Nothing on optical stuff (R-Division periscopes) and no Torpedo Man 3&2 (TM)
Very surprised to see the Hydraulic stuff... That reminds me. Engineman books???
All the boatswain books from coxswain to engineman.
Nice to see this old stuff preserved. It is learned knowledge.
Not surprised that Damage Controlman books are missing.
Are the Damage Controlman books sensitive or something?
Damn, that would have been so interesting. I've had a few Wikipedia binges about naval battles, so I remember stories about damage control and how incredibly good the US Navy became at doing it. Seems like an interesting mix of engineering and action film type excitement.
No, they are available and damage control is widely taught to mariners worldwide. Many of the schools (academy) in the US rely on the old materials and Navy training clips from the archives
I could see some sensitivity there. How to save a sinking ship is learned knowledge. We are pretty good at it.
I think they all got water damaged.
Yeah you might think because they're a government organization they could never produce a good motion picture.
I have a very high opinion of the Navy. Well I doubt that I do compared to reality, but I know that I do compared to the media. According to Daniel Cussen, the Navy stays above the waterline at all times. Maybe sometimes it's close to the waterline but never does it drown. Other organizations go farther above that line, but they sink below it other times.
Now, perhaps if you see it as average distance above the waterline you can construct an argument that it's therefore better than the Navy.

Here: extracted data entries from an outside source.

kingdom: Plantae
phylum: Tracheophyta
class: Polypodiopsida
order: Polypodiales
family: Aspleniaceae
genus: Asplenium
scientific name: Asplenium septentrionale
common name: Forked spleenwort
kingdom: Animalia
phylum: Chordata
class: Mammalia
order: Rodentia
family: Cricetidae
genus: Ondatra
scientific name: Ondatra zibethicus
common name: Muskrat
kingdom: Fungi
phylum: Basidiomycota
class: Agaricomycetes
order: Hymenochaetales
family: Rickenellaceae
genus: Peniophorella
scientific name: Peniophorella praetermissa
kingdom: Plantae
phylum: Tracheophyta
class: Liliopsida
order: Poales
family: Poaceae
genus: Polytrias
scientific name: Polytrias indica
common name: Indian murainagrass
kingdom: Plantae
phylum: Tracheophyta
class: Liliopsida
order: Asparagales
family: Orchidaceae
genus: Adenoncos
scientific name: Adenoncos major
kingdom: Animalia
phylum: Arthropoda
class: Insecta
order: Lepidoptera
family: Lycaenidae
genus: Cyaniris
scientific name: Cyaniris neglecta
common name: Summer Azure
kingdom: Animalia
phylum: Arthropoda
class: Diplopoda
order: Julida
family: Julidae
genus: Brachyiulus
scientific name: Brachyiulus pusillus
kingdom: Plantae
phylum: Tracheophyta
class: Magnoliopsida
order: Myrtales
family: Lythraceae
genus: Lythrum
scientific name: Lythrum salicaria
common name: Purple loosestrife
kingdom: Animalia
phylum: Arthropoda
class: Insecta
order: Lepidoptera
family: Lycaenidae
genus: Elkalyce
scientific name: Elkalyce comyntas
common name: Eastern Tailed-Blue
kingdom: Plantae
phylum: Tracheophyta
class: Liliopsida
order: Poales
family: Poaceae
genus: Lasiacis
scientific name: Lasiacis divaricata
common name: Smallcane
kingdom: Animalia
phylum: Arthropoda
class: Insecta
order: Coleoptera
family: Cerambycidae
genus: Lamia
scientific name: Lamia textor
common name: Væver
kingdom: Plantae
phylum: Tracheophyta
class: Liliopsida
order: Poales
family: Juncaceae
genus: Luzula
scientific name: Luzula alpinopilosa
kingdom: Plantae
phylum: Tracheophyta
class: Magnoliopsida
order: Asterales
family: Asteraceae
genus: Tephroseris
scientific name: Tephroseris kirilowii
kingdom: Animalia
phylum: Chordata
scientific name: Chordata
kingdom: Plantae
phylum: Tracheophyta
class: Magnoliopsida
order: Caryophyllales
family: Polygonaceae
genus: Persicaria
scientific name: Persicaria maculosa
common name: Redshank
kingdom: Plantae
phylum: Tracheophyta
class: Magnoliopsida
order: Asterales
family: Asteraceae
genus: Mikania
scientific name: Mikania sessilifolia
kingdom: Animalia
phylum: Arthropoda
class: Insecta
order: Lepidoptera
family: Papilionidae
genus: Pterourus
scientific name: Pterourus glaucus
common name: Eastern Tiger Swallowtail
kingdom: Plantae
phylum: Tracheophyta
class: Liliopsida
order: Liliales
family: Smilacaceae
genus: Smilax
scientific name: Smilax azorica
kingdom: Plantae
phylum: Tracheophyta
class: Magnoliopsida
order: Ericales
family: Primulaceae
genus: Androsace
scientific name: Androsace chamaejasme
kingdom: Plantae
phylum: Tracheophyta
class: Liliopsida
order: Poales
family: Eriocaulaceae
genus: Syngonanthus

No, because the Navy doesn't drown.
I don't care how high you float, the only real question is if you never drown.
The breadth of topics of WW2 field manuals and technical manuals is staggering. One of the manuals is essentially a list of other manuals, and there are a lot of them.
At least one manual has a reading level similar to "See Jane run", because of course they'd have had some soldiers being drafted who read at that level.
Books designed to actually impart knowledge are rare. Modern publishing is about spine size so a ton of filler.
So on the one hand I agree but equally these style of books can be extremely long winded and imprecise. It's the difference between training radio operators and training RF engineers.
I actually am building a little website for finding a balance between the two styles of writing, but it's really hard to get right.
I assume training follows with field repairs necessary to keep equipment running. With the miniaturization of tech, no one is going to be replacing chips or wires on boards, just swap the whole board with a spare.
Depends, because if you got the single components you can use them to repair multiple boards, while if you go the spare way you need to keep some spares for each specific board. So I think it's debatable whether the spare way is actually a better way or not. Maybe the best way would be a mix of the two: use a spare to be able to quickly repair the equipment but then later take the time to find out the single component that broke and replace it so the old board becomes a spare one. This way you can avoid having stacks of spares and you still have quick repairs.
As of 12 years ago, the CG was still using what looks to be the exact same basic electricity book (with the purple cover). I absolutely love that book and it really helped me understand electrical fundamentals.